たとえ9回生まれ変わっても
◯
学校から帰るとすぐお母さんに捕まって、店に連行された。
お父さんの腰の治りはいまのところ順調で、すっかり前と同じように店に立っている。
前と変わったことといえば、紫央がいることだ。
そして紫央目当てでくる若いお客さんが増えたこと。
扉が開いて、制服姿の女の子2人組が入ってきた。
「いらっしゃーい」
と紫央の明るい声が聞こえる。
ーーあ。
わたしは厨房から店内を覗いて、ギクリとした。
うちの学校の子だ。
紫央が学校でビラ配りをしたおかげで、決して近いとは言えないうちの学校の生徒が学校帰りにやってくるようになった。
「紫央くーん来たよー」
「今日もかわいすぎ!」
はしゃぐ声が聞こえてくる。
すっかりアイドル的扱いだ。
「ありがとー」
と笑顔で対応する紫央も、慣れたものだ。
わたしは最近、店には出ずに厨房でお母さんに習ってパン作りの手伝いをしている。
難しいことはできないけれど、生地を捏ねたり伸ばしたり、という簡単な作業なら少しずつできるようになってきた。

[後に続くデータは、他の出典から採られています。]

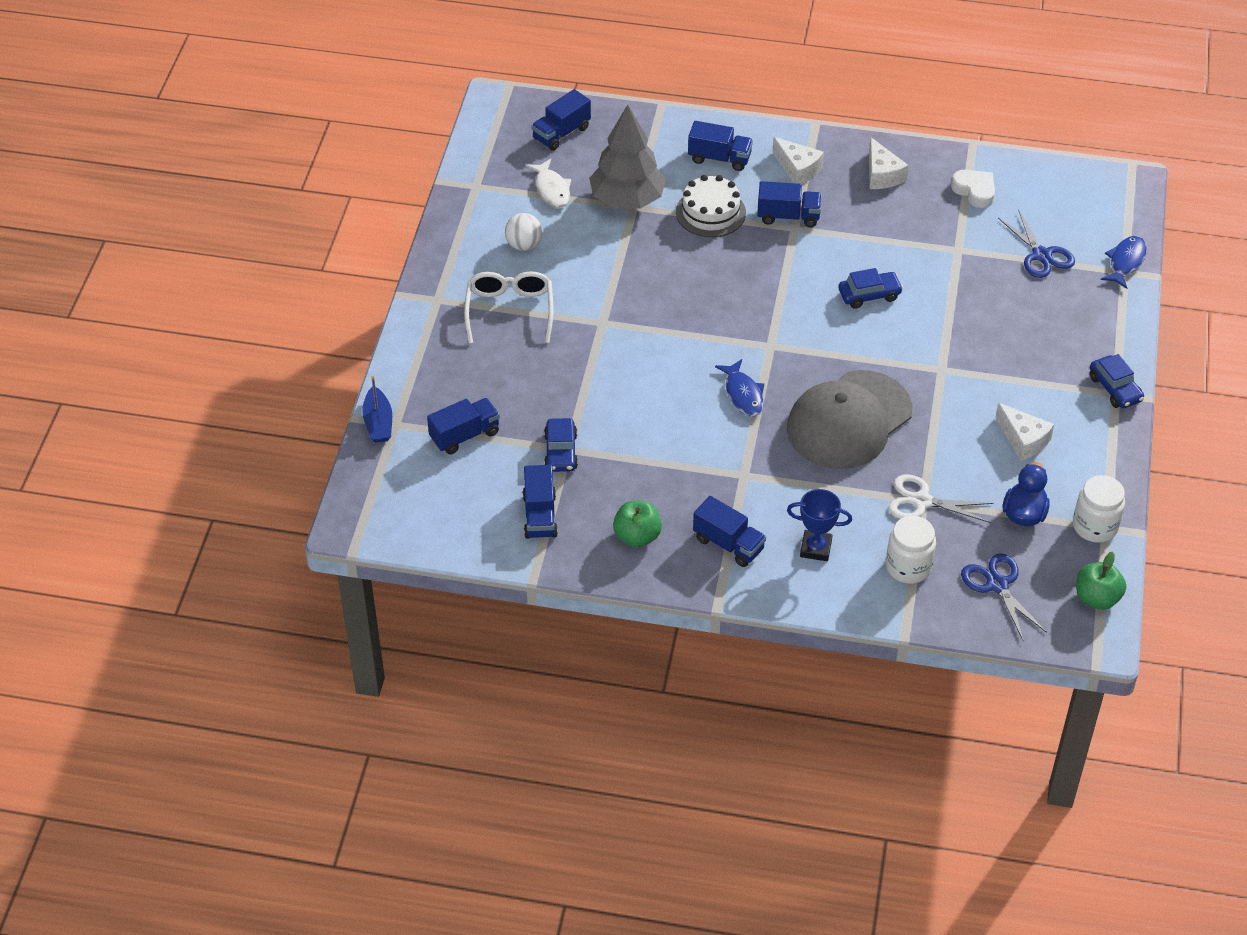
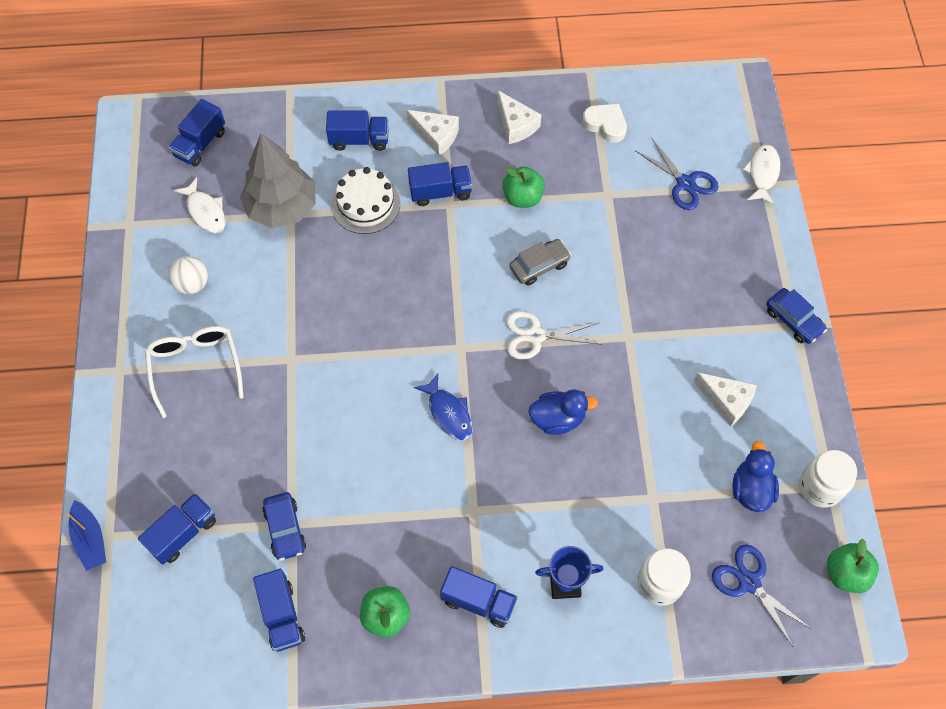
camera: 15 degrees left, 15 degrees up
(849, 420) = (557, 419): grey cap -> blue duck
(869, 295) = (539, 266): blue car -> grey car
(870, 236) = (522, 197): none -> green apple
(922, 501) = (651, 499): white scissors -> white scissors (536, 336)
(1125, 262) = (762, 173): blue fish -> white fish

作業をしながらも、お店にいる女の子たちと紫央のことが気になって、なかなか集中できない。
「蒼乃、手つきが様になってきたじゃない」
「そうかな」
褒められて、わたしは少し照れた。
単純だけれど、褒められると、もっと頑張ろうと思える。
それにわたしには、お父さんや紫央みたいに笑顔で接客をするより、こういう地道な作業のほうが向いていると思う。
不器用ながらも練習を重ねれば、着実に上手にできるようになるから。